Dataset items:
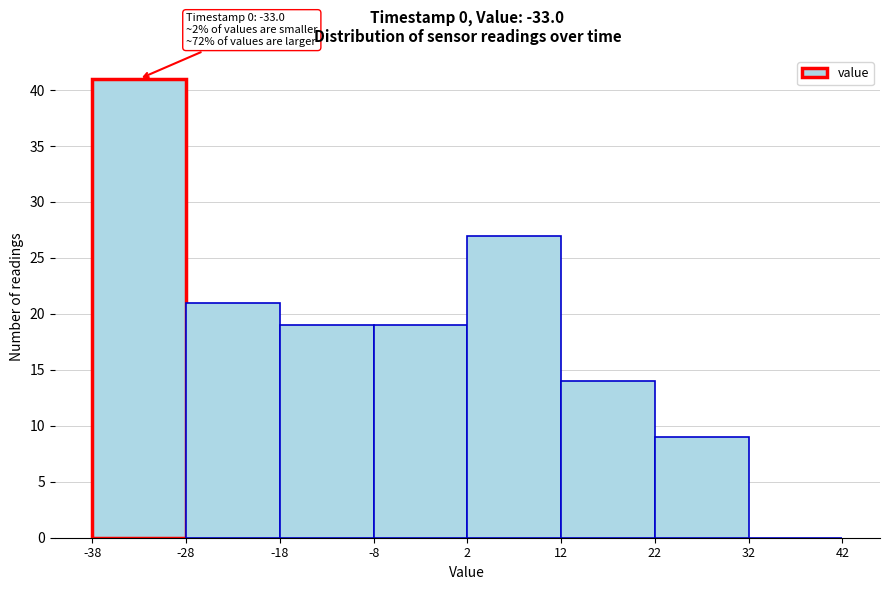

Which range on the x-axis has the tallest bar?

-38 to -28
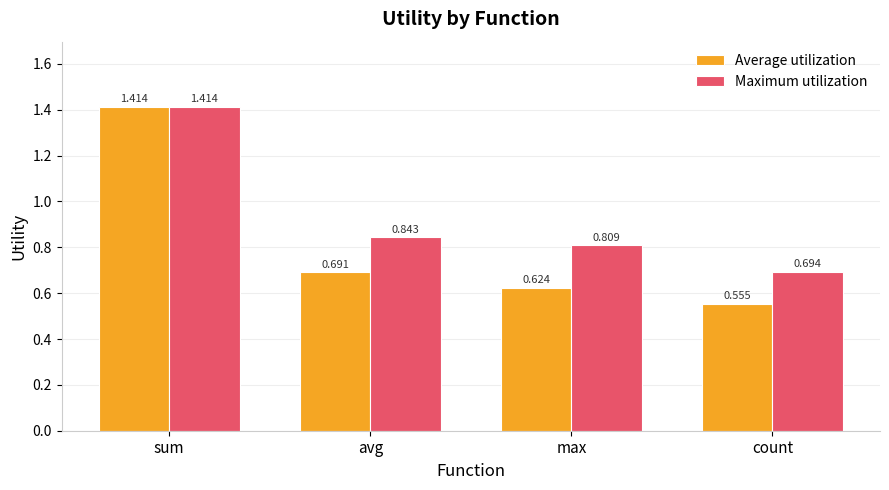

At which label is Average utilization closest to 0?

count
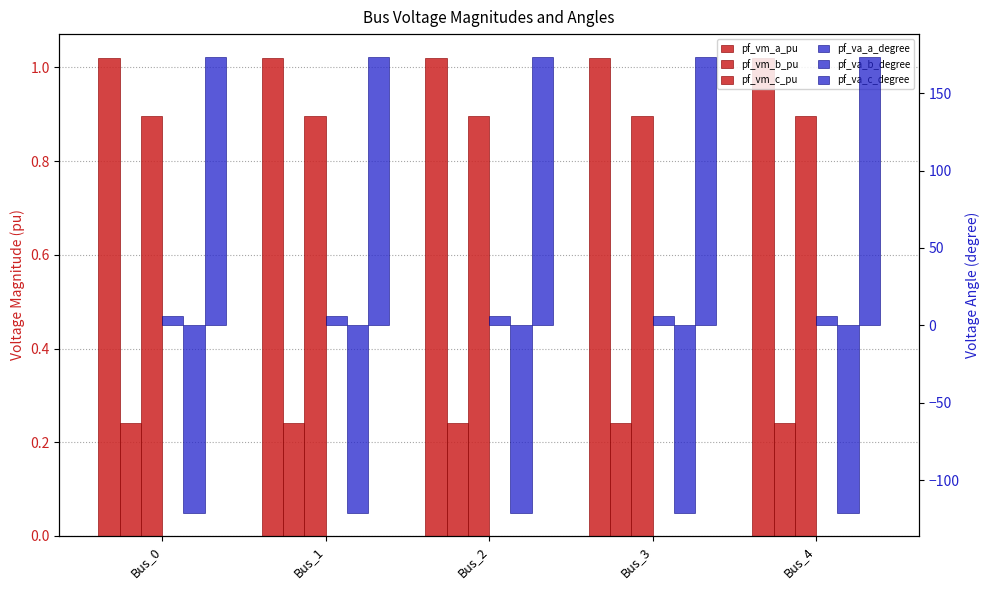

Rank the series at Bus_3 from highest to lowest value.

pf_va_c_degree, pf_va_a_degree, pf_vm_a_pu, pf_vm_c_pu, pf_vm_b_pu, pf_va_b_degree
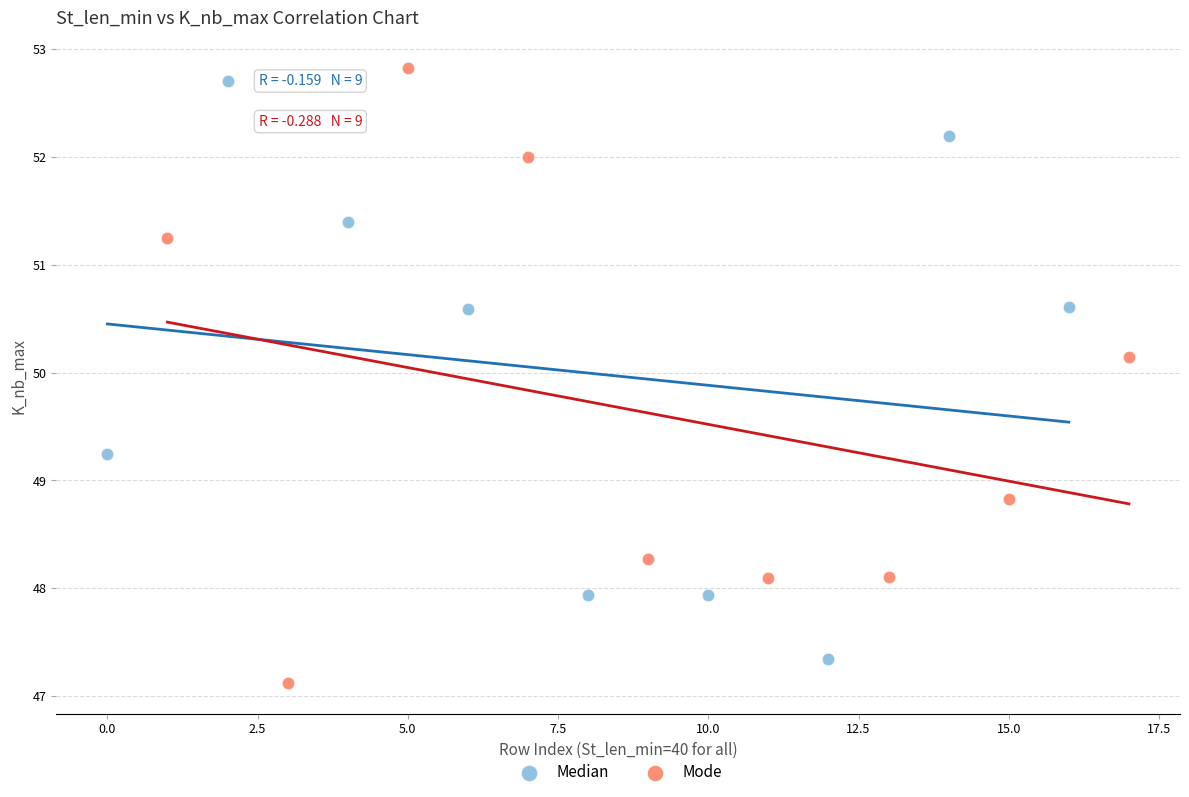

What are all the series names shown in the legend?

Median, Mode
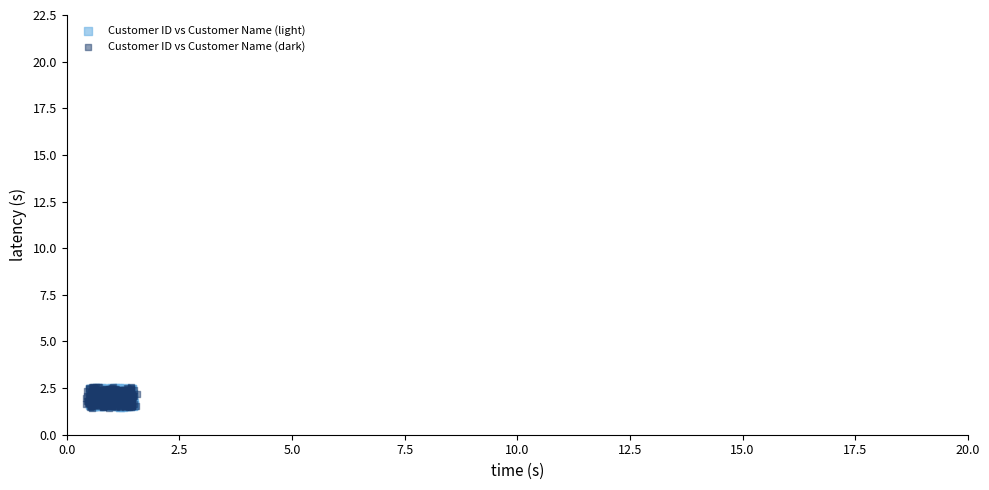

Which series has the widest spread of Y values?

Customer ID vs Customer Name (dark)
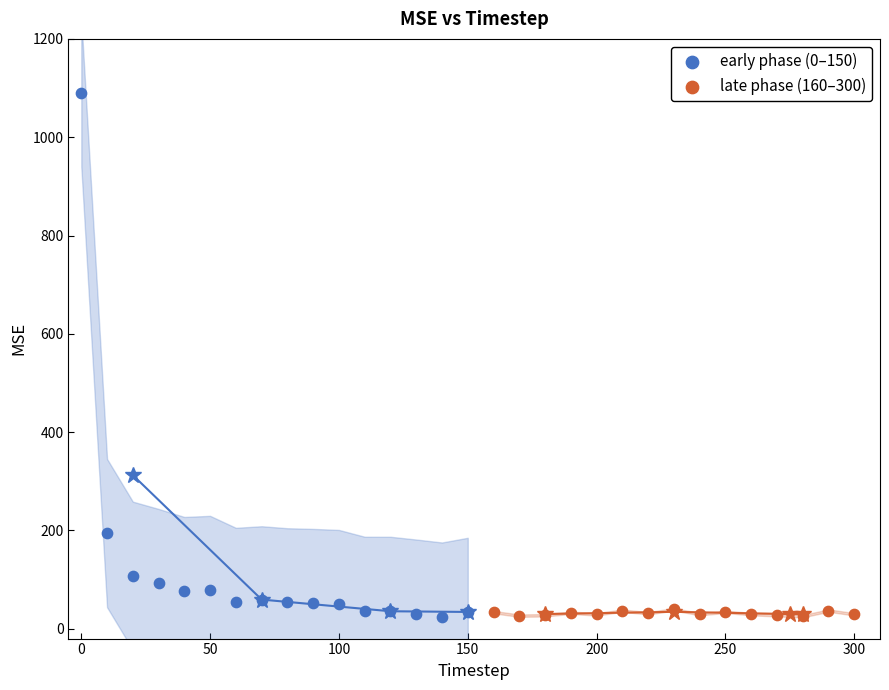

Which series has the widest spread of Y values?

early phase (0–150)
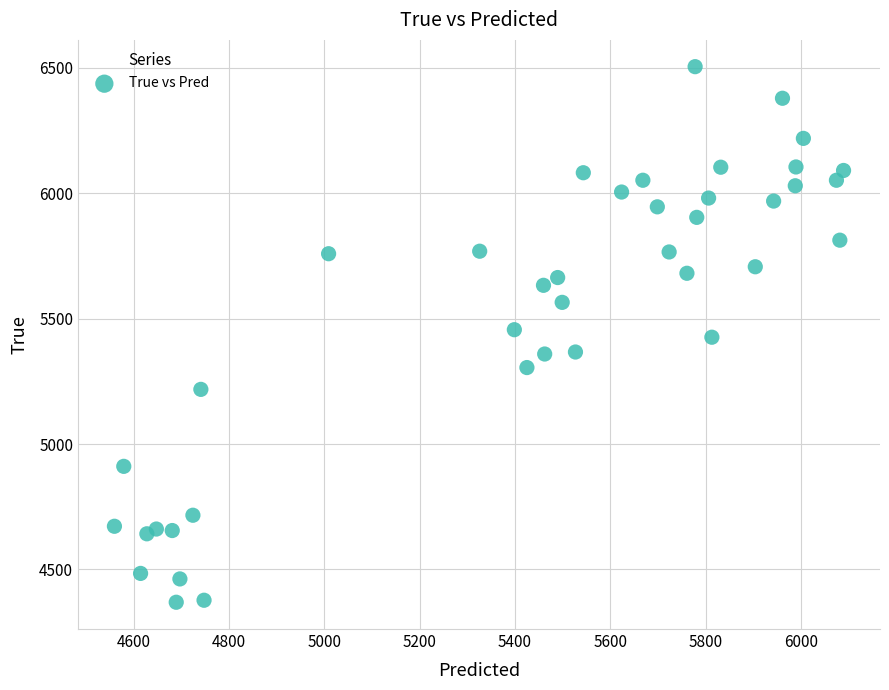

What is the range of Y values (max minus min)?

2136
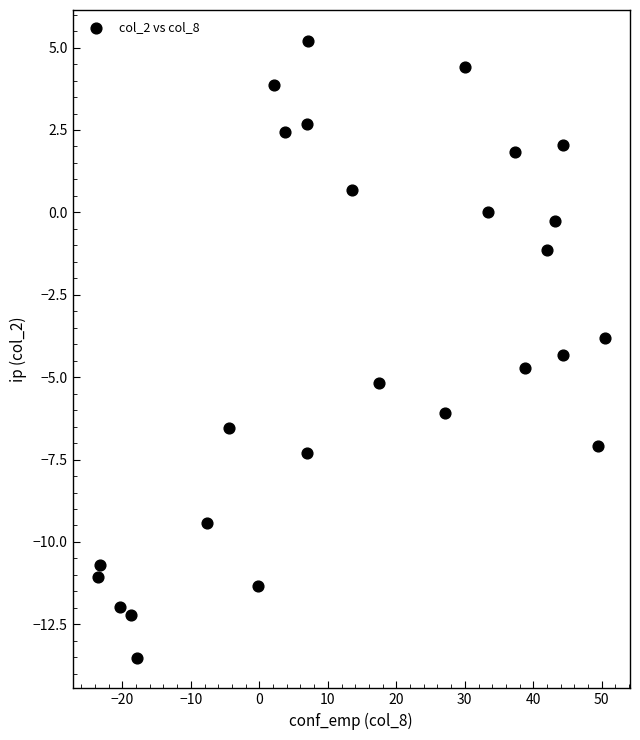

What is the range of Y values (max minus min)?

18.7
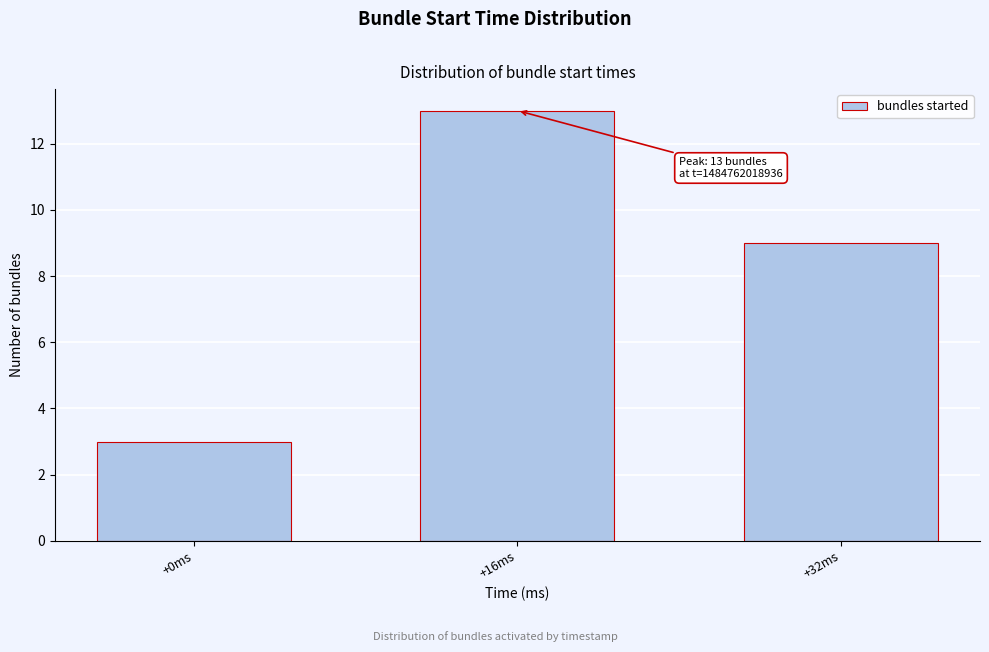

Reading left to right, what are all the values shown in this chart?

3	13	9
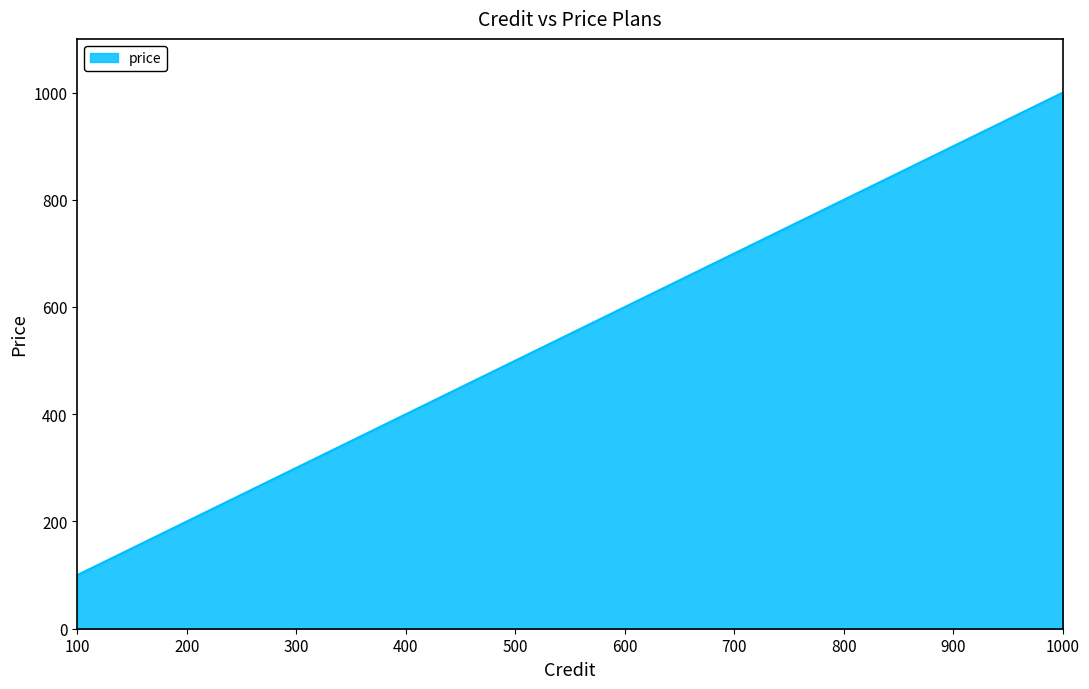

Which category has the lowest value across all series?

100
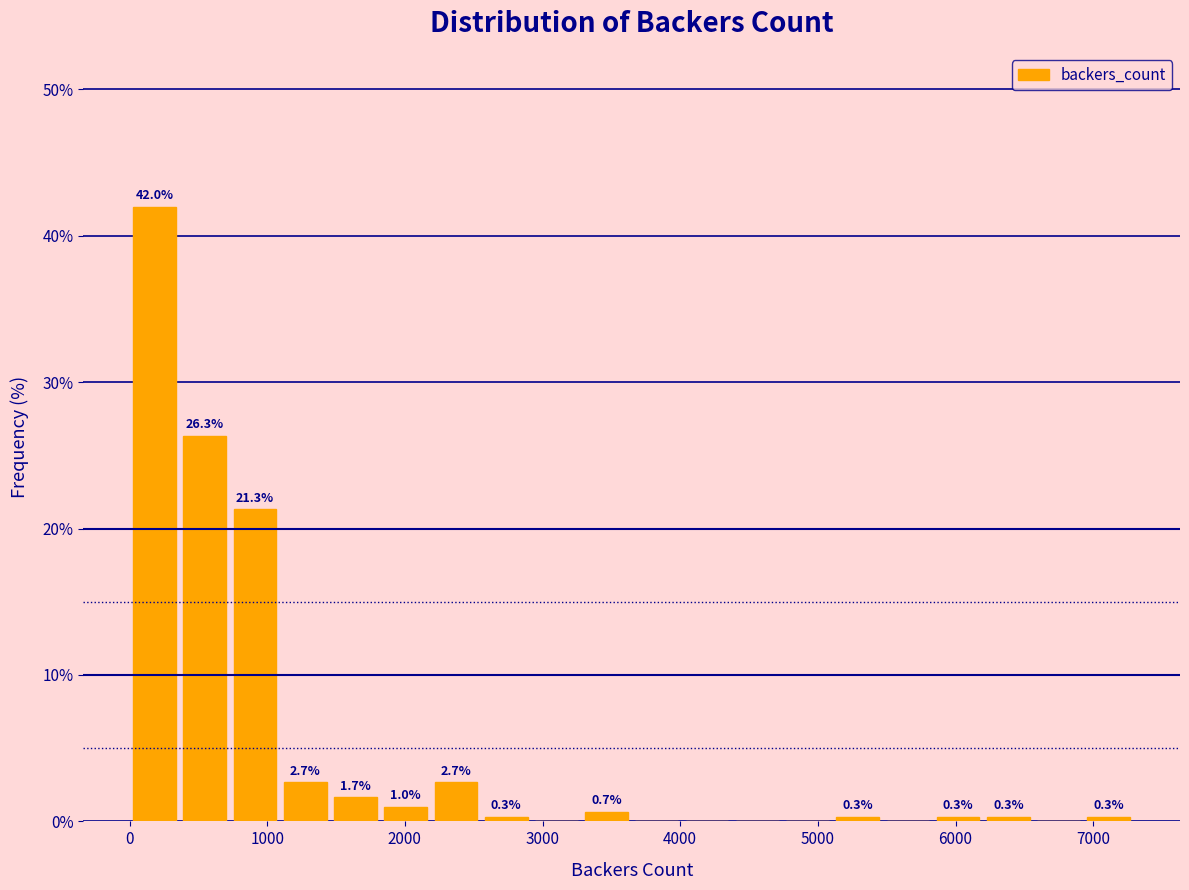

Around what value on the x-axis is the tallest bar? Give the approximate position of its centre, as read against the axis.

200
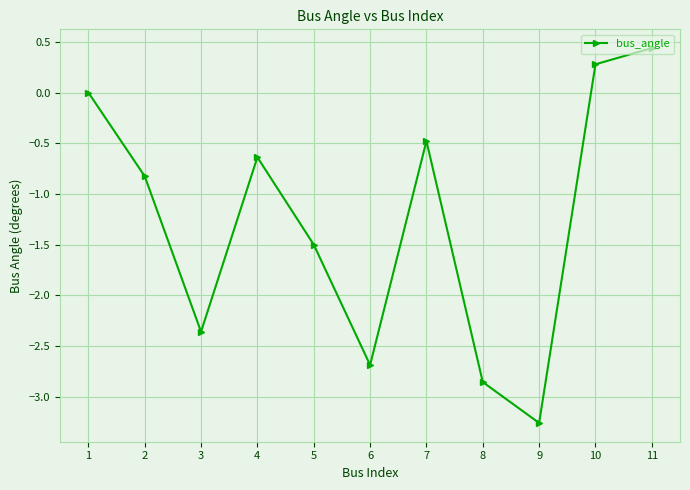

Rank the categories by value from highest to lowest.

11, 10, 1, 7, 4, 2, 5, 3, 6, 8, 9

== Problem to solve ==
Copy the lines of the data above word for word, from the line containing "Reading left to" through the end of the data. Leave the pictures out.

== Solution for this task ==
Reading left to right, what are all the values shown in this chart?

3	13	9

Which category has the lowest value across all series?

100

Around what value on the x-axis is the tallest bar? Give the approximate position of its centre, as read against the axis.

200

Rank the categories by value from highest to lowest.

11, 10, 1, 7, 4, 2, 5, 3, 6, 8, 9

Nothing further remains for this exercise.